Exploring Azure Terraform Authentication

TL:DR; Both the AzureRM provider and the Remote Backend (if applicable) require authentication. I recommend using Environment variables/Azure AD or OpenID Connect where possible in pipelines. Azure CLI should be used locally. Avoid plaintext secrets, and never commit any secrets to version control!

Background

The other day I was thinking about how I actually do authentication with Terraform to Azure. I have just been doing the same thing as blog post and guides, and never really thought much about how or why.

There has been some developments in authentication, like OIDC I wrote about earlier, and there are some traps to avoid. In this post I will try to explain Azure Terraform authentication, and give my two cents on how to do it.

The basics

When managing Azure infrastructure with Terraform you need to be aware of a few authentication mechanisms. The most important authentication, and the one you need for any Azure management scenario, is the provider authentication.
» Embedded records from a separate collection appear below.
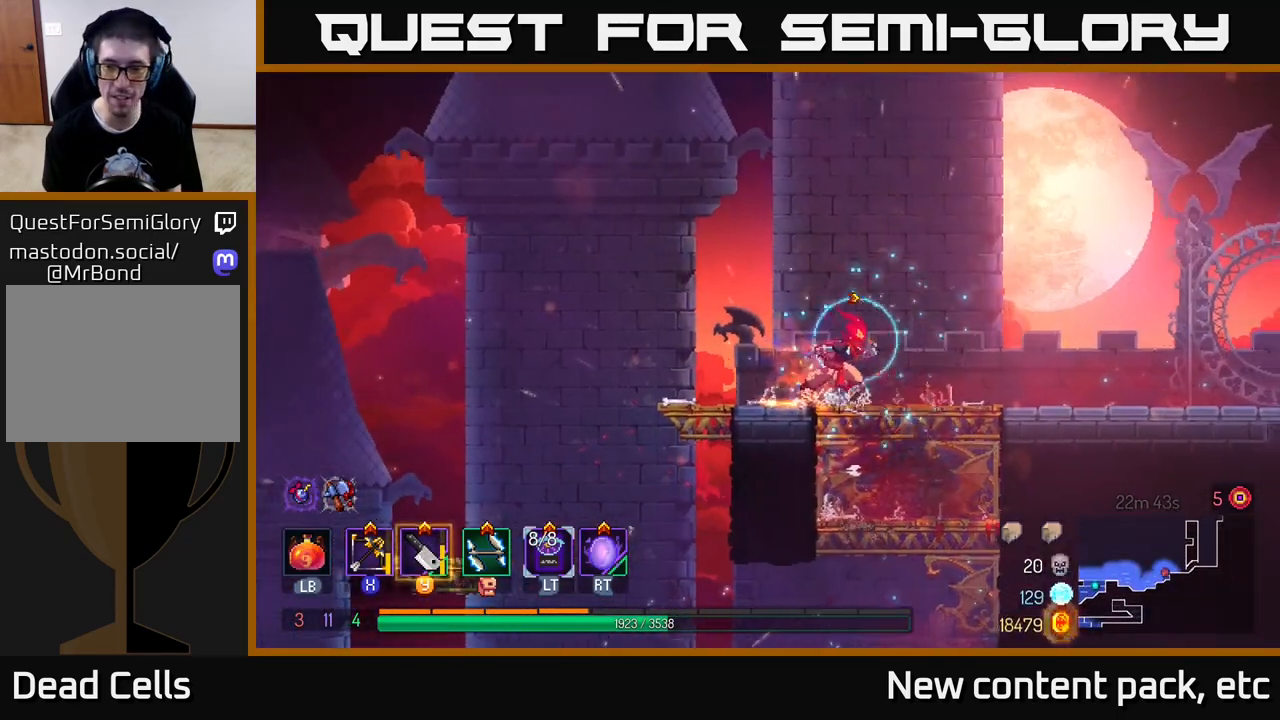
{"buttons": [], "left_stick": "right", "right_stick": "center", "events": []}
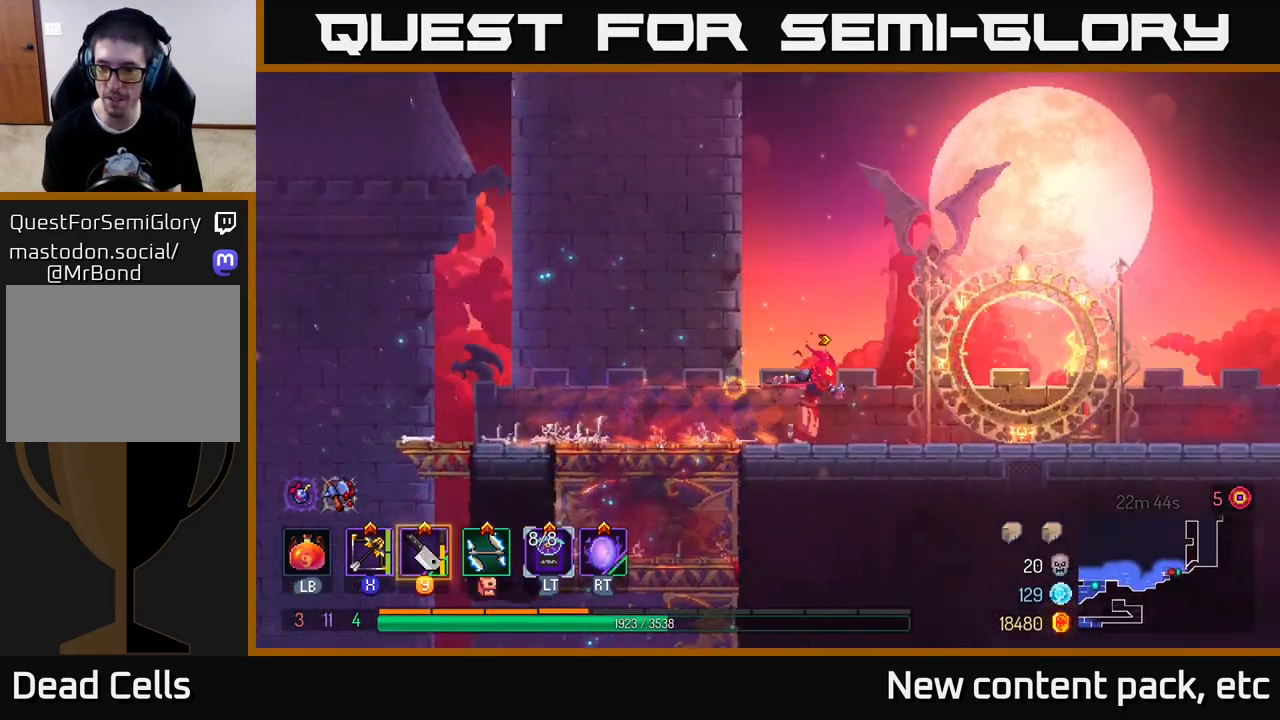
{"buttons": [], "left_stick": "right", "right_stick": "center", "events": []}
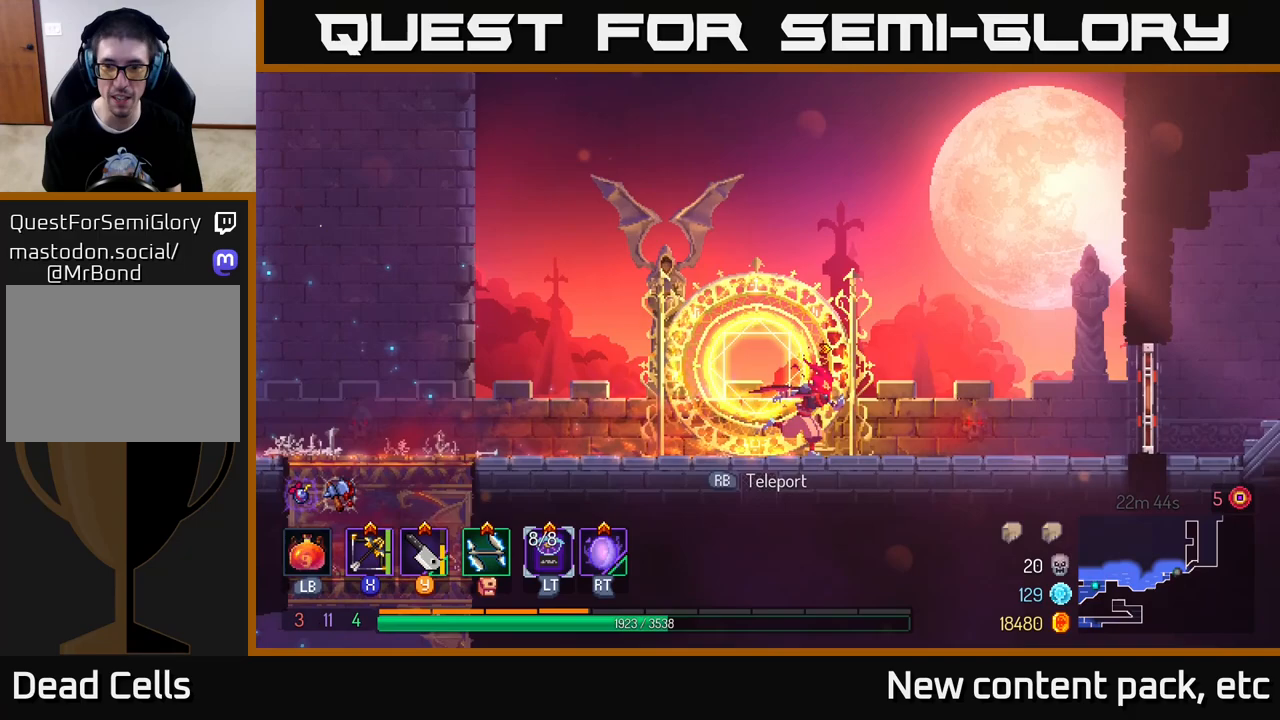
{"buttons": [], "left_stick": "center", "right_stick": "center", "events": [[283, "left_stick", "center"], [350, "SELECT", "down"], [500, "SELECT", "up"]]}
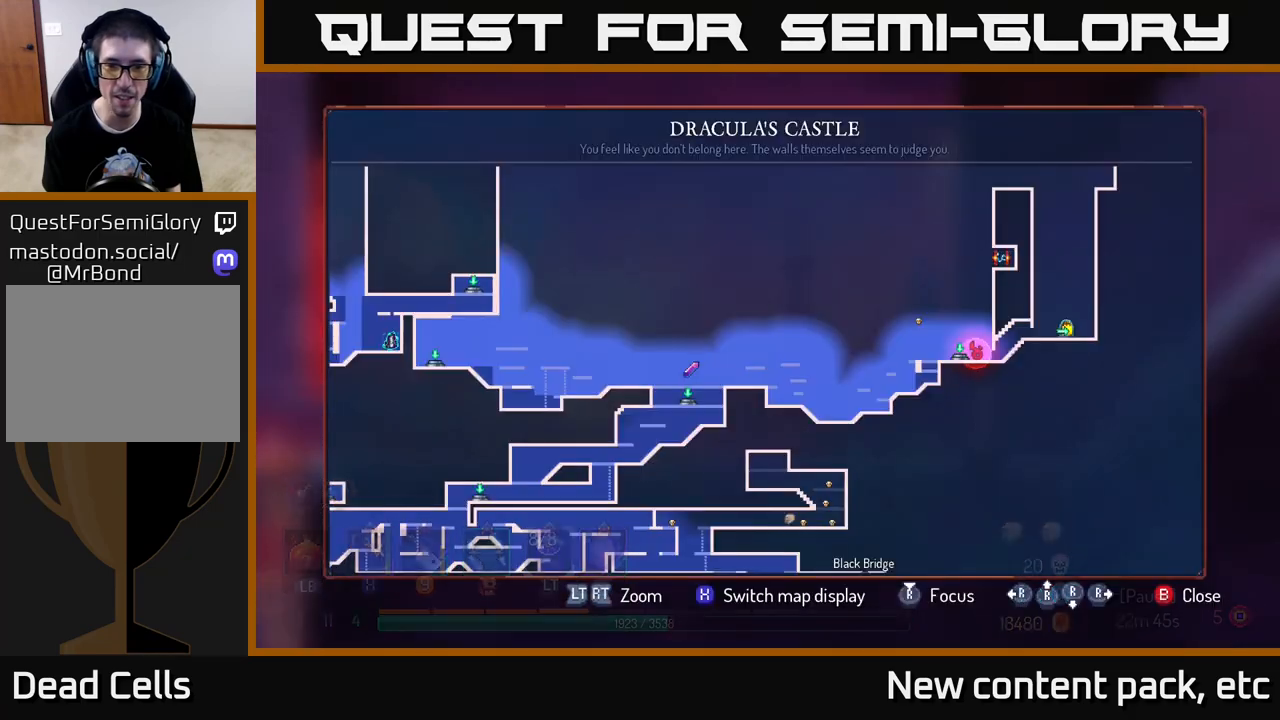
{"buttons": [], "left_stick": "center", "right_stick": "center", "events": []}
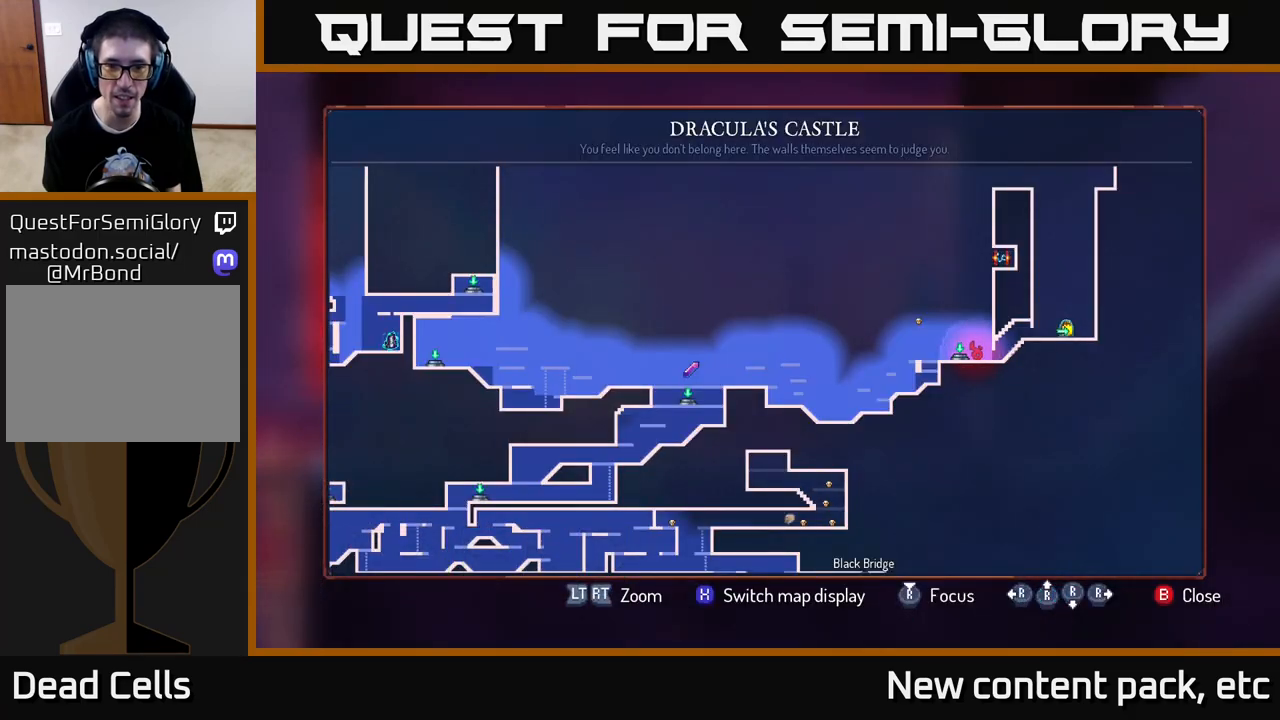
{"buttons": [], "left_stick": "down-left", "right_stick": "center", "events": [[467, "left_stick", "down-left"]]}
This authentication will enable Terraform to make requests to the ARM API on behalf of a user or service principal with proper permissions.

If working in a team, and you are running Terraform in GitHub Actions, Azure DevOps Pipelines, or equivalent services, you need to handle a remotely stored state. This state will then reside in a remote backend (in my case always an Azure Storage Account), and requires some form of remote backend authentication.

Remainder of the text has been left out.